Lifting minyak Banyu Urip ke-seratus

Suara Bojonegoro     Senin, Oktober 31, 2016    

Senin, 31 Oktober 2016
Reporter : Tim Advetorial


Memenuhi Kebutuhan Energi Bagi kesejahteraan Indonesia



suarabojonegoro.com - Bagaimana kita menilai proyek minyak yang sukses?Apakah dengan keberhasilannya membantu memenuhi kebutuhan energi Indonesia? Capaian keselamatannya yang baik? Atau, dengan pengembangan potensi masyarakat lokal?

Pada 30 September 2016, proyek minyak Banyu Urip baru saja memenuhi lifting minyak ke seratus. Lifting tersebut adalah milik Pemerintah Indonesia yang diangkut dari Kapal Alir Muat Terapung (Floating Storage and Off-loading / FSO) Gagak Rimang ke MT Gede, di lepas pantai Tuban, untuk dikirim dan diolah di kilang milik Pertamina.

Lifting tersebut dihadiri oleh Bupati Tuban, Fathul Huda; beserta Deputi Pengendalian Operasi SKK Migas, Muliawan; Senior Vice  President Development & Technology PT Pertamina (Persero), Amran Anwar; serta para mitra Blok Cepu, President ExxonMobil Cepu Limited, Daniel Wieczynski  dan Vice President Asia Pacific – Established Area, Raymond Jones; bersama Direktur Utama PT Pertamina EP Cepu, Adriansyah; dan Ketua BKS PI Blok Cepu, Ganesha Askari. Rombongan melakukan peninjauan ke kapal FSO Gagak Rimang. “Kita juga bisa! Ini memberikan kebanggaan pada kita bahwa Tuban dapat membantu menyediakan energi untuk kesejahteraan Indonesia,” ujar Fathul Huda, Bupati Tuban.

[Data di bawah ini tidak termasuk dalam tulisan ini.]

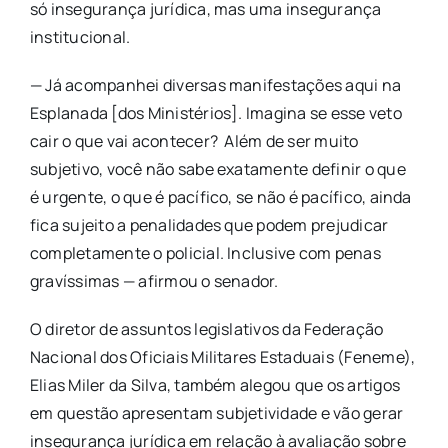
só insegurança jurídica, mas uma insegurança
institucional.
— Já acompanhei diversas manifestações aqui na
Esplanada [dos Ministérios]. Imagina se esse veto
cair o que vai acontecer?
Além de ser muito
subjetivo, você não sabe exatamente definir o que
é urgente, o que é pacífico, se não é pacífico, ainda
fica sujeito a penalidades que podem prejudicar
completamente o policial. Inclusive com penas
gravíssimas — afirmou o senador.
O diretor de assuntos legislativos da Federação
Nacional dos Oficiais Militares Estaduais (Feneme),
Elias Miler da Silva, também alegou que os artigos
em questão apresentam subjetividade e vão gerar
insegurança jurídica em relação à avaliação sobre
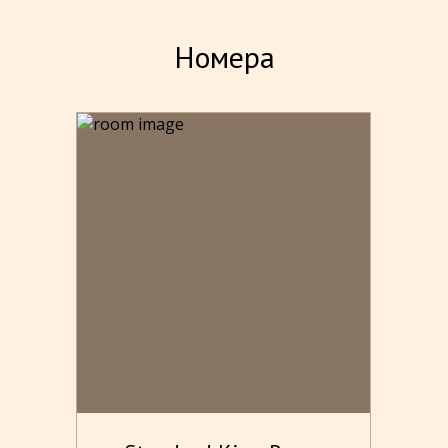
очищается от пыли, затем обеззараживается с помощью
ультрафиолетового света и поступает во внутренние
Номера
помещения. Огороженная территория, нет чужих
посетителей. Большой зелёный внутренний дворик с
фруктовыми и декоративными деревьями позволит вам
окунуться в незабываемую атмосферу старого уютного
Ташкента.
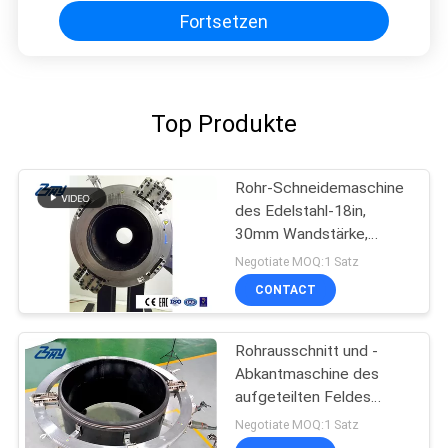
Fortsetzen
Top Produkte
Rohr-Schneidemaschine
des Edelstahl-18in,
30mm Wandstärke,
Ausschnitt u.
Negotiate MOQ:1 Satz
Abschrägung
CONTACT
Rohrausschnitt und -
Abkantmaschine des
aufgeteilten Feldes
kalter
Negotiate MOQ:1 Satz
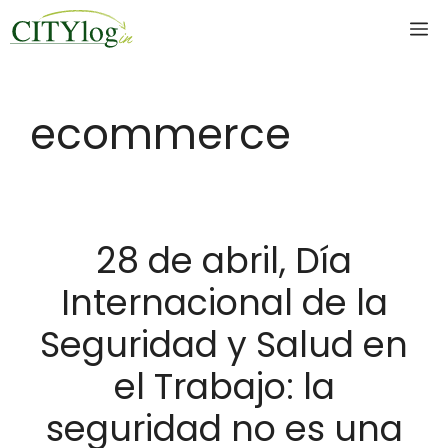
Skip
M
to
content
ecommerce
28 de abril, Día
Internacional de la
Seguridad y Salud en
el Trabajo: la
seguridad no es una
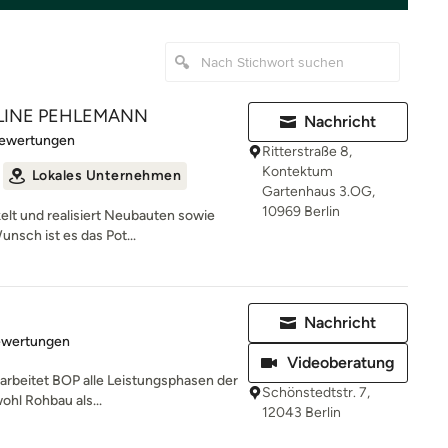
LINE PEHLEMANN
Nachricht
rtung: 5 von 5 Sternen
Bewertungen
Ritterstraße 8,
Kontektum
Lokales Unternehmen
Gartenhaus 3.OG,
10969 Berlin
lt und realisiert Neubauten sowie
nsch ist es das Pot...
Nachricht
rtung: 5 von 5 Sternen
ewertungen
Videoberatung
earbeitet BOP alle Leistungsphasen der
Schönstedtstr. 7,
ohl Rohbau als...
12043 Berlin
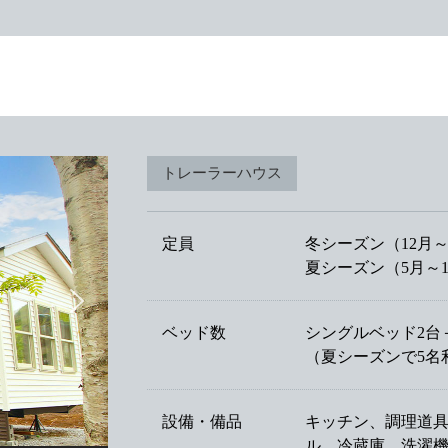
トレーラーハウス
定員
冬シーズン（12月～
夏シーズン（5月～10
ベッド数
シングルベッド2台
（夏シーズンで5名
設備・備品
キッチン、調理道
ル、冷蔵庫、洗濯機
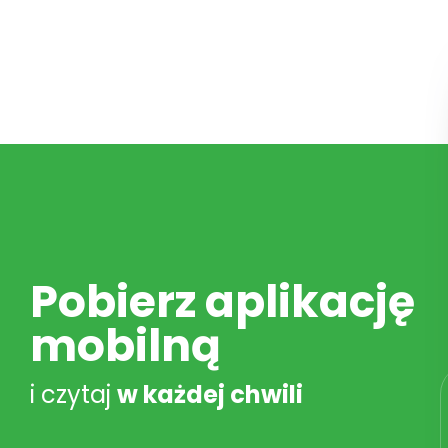
Pobierz aplikację
mobilną
i czytaj
w każdej chwili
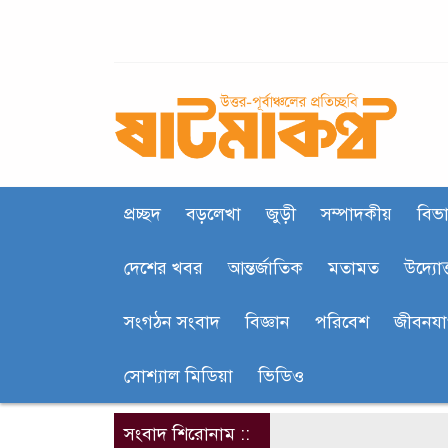
প্রচ্ছদ
বড়লেখা
জুড়ী
সম্পাদকীয়
বিভা
দেশের খবর
আন্তর্জাতিক
মতামত
উদ্যোক
সংগঠন সংবাদ
বিজ্ঞান
পরিবেশ
জীবনয
সোশ্যাল মিডিয়া
ভিডিও
সংবাদ শিরোনাম ::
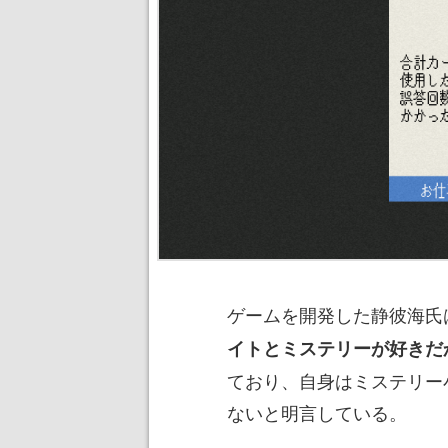
ゲームを開発した静彼海氏
イトとミステリーが好きだ
ており、自身はミステリー
ないと明言している。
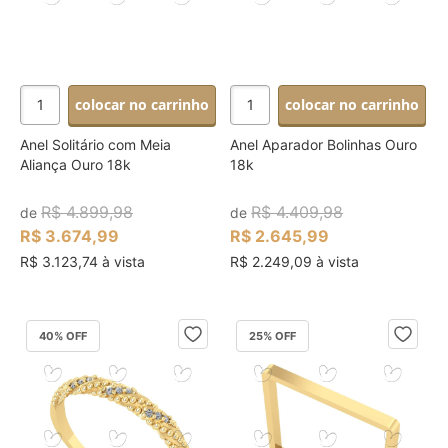
colocar no carrinho
colocar no carrinho
Anel Solitário com Meia
Anel Aparador Bolinhas Ouro
Aliança Ouro 18k
18k
R$ 4.899,98
R$ 4.409,98
de
de
R$ 3.674,99
R$ 2.645,99
R$ 3.123,74 à vista
R$ 2.249,09 à vista
40
% OFF
25
% OFF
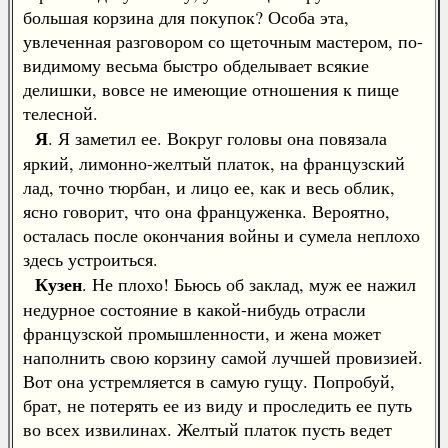
большая корзина для покупок? Особа эта,
увлеченная разговором со щеточным мастером, по-
видимому весьма быстро обделывает всякие
делишки, вовсе не имеющие отношения к пище
телесной.
Я
. Я заметил ее. Вокруг головы она повязала
яркий, лимонно-желтый платок, на французский
лад, точно тюрбан, и лицо ее, как и весь облик,
ясно говорит, что она француженка. Вероятно,
осталась после окончания войны и сумела неплохо
здесь устроиться.
Кузен
. Не плохо! Бьюсь об заклад, муж ее нажил
недурное состояние в какой-нибудь отрасли
французской промышленности, и жена может
наполнить свою корзину самой лучшей провизией.
Вот она устремляется в самую гущу. Попробуй,
брат, не потерять ее из виду и проследить ее путь
во всех извилинах. Желтый платок пусть ведет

Lifting minyak mentah tersebut diproduksikan dari Lapangan Banyu Urip di Blok Cepu, Bojonegoro dan diolah di Central Processing Facility yang berproduksi hingga 185 ribu barel per hari. Dari sana, minyak tersebut dialirkan melalui pipa darat sejauh 72 kilometer hingga ke pantai Palang, Tuban. Lalu, dilanjutkan melalui pipa bawah laut dan ditampung di FSO Gagak Rimang yang berada 23 kilometer di lepas pantai Tuban.

“Kami berterima kasih kepada para mitra Blok Cepu—PT Pertamina EP Cepu dan Badan Kerja Sama PI Blok Cepu—Pemerintah Indonesia, khususnya SKK Migas, beserta Pemda Bojonegoro dan Tuban serta masyarakat atas keberhasilan lifting ke seratus ini,” ucap Daniel Wieczynski, President ExxonMobil Cepu Limited, operator Blok Cepu. “Lifting ini menandai keandalan fasilitas dan lapangan Banyu Urip untuk membantu memenuhi kebutuhan energi Indonesia.”

Semua hal tersebut dilakukan dengan standar keamanan yang tinggi.  Proyek minyak Banyu Urip dikerjakan dengan lebih dari 100 juta jam kerja dengan angka keselamatan yang sangat bagus—bahkan jika dibandingkan dengan proyek sejenis di dunia.  Lebih dari 17 ribu pekerja, kebanyakan dari daerah Bojonegoro dan Tuban, turut membantu menyelesaikan proyek ini. Para pekerja tersebut mendapatkan lebih dari 2 juta jam pelatihan dari 2500 sesi pelatihan, termasuk pelatihan tentang aspek keamanan dan keselamatan.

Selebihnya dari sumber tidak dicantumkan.